### What is needed
I'd like every line in the following listing that holds "stable" copied.

### Data provided
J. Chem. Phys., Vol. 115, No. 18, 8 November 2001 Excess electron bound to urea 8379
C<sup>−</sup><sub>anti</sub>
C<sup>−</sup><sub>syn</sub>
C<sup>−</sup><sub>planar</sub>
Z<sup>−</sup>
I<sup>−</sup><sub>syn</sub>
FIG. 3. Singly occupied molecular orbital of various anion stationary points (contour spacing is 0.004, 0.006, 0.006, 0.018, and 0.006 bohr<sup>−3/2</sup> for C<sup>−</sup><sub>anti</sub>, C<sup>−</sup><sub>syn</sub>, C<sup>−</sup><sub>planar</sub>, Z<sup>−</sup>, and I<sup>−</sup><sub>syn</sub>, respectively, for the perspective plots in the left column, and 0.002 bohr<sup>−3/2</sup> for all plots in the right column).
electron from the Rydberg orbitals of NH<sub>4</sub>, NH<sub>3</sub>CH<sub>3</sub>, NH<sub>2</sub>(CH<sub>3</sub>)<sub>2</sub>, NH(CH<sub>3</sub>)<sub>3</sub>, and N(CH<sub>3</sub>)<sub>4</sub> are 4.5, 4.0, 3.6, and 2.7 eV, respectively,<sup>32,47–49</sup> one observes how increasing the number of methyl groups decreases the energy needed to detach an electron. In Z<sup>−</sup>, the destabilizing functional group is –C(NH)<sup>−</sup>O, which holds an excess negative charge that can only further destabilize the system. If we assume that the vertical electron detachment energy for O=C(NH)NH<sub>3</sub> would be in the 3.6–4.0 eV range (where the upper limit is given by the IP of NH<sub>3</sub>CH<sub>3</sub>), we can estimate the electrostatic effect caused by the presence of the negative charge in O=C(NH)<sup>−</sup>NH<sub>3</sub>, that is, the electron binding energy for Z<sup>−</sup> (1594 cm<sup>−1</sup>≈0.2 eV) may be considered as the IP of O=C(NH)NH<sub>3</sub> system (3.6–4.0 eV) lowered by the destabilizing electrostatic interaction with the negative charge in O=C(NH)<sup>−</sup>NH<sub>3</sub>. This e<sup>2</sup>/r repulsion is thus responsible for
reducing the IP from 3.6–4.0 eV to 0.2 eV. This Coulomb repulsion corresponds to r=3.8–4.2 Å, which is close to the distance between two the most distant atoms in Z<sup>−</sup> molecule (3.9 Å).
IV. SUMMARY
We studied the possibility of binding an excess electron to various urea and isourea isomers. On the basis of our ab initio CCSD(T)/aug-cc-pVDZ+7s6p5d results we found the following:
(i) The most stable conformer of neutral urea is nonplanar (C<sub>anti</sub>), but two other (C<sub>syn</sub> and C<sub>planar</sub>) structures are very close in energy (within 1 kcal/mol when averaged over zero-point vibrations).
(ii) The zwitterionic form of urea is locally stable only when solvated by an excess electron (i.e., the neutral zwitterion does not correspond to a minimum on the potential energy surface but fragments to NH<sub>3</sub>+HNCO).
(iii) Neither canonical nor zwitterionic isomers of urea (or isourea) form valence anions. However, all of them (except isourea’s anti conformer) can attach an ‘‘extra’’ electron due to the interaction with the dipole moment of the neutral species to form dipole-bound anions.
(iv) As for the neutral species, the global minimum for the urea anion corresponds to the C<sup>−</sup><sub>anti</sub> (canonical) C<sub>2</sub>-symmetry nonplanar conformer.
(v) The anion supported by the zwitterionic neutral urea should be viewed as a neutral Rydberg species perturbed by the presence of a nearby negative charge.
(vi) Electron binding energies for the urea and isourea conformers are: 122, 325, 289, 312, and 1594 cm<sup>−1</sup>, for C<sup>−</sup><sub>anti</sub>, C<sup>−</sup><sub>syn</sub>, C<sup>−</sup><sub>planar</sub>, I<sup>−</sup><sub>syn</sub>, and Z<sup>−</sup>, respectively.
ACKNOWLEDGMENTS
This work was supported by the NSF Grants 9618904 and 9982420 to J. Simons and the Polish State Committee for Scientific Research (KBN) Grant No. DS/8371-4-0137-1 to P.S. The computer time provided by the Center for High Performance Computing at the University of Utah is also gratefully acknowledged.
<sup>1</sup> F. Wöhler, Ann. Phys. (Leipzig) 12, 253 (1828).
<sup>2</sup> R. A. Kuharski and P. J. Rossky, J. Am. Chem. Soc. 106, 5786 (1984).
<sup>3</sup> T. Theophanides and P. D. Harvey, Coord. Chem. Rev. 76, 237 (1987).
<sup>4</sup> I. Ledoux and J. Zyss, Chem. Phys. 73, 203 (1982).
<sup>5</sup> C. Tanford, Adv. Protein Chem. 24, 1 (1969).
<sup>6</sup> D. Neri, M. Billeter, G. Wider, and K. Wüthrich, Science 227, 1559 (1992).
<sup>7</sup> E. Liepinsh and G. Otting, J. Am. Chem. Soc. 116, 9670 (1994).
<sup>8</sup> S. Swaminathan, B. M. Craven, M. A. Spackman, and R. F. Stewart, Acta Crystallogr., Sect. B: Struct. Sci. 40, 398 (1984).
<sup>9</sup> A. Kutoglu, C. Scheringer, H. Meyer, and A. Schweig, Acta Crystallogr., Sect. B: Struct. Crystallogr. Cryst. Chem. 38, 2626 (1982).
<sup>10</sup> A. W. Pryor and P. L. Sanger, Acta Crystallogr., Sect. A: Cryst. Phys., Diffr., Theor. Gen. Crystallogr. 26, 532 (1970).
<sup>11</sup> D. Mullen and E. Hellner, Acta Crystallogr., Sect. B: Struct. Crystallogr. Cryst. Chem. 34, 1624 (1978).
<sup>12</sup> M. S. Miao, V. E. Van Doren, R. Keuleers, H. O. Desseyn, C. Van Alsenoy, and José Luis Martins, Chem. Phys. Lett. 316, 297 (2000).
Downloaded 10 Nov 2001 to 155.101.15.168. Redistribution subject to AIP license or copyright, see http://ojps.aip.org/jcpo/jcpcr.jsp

### Exercise answer
(i) The most stable conformer of neutral urea is nonplanar (C<sub>anti</sub>), but two other (C<sub>syn</sub> and C<sub>planar</sub>) structures are very close in energy (within 1 kcal/mol when averaged over zero-point vibrations).
(ii) The zwitterionic form of urea is locally stable only when solvated by an excess electron (i.e., the neutral zwitterion does not correspond to a minimum on the potential energy surface but fragments to NH<sub>3</sub>+HNCO).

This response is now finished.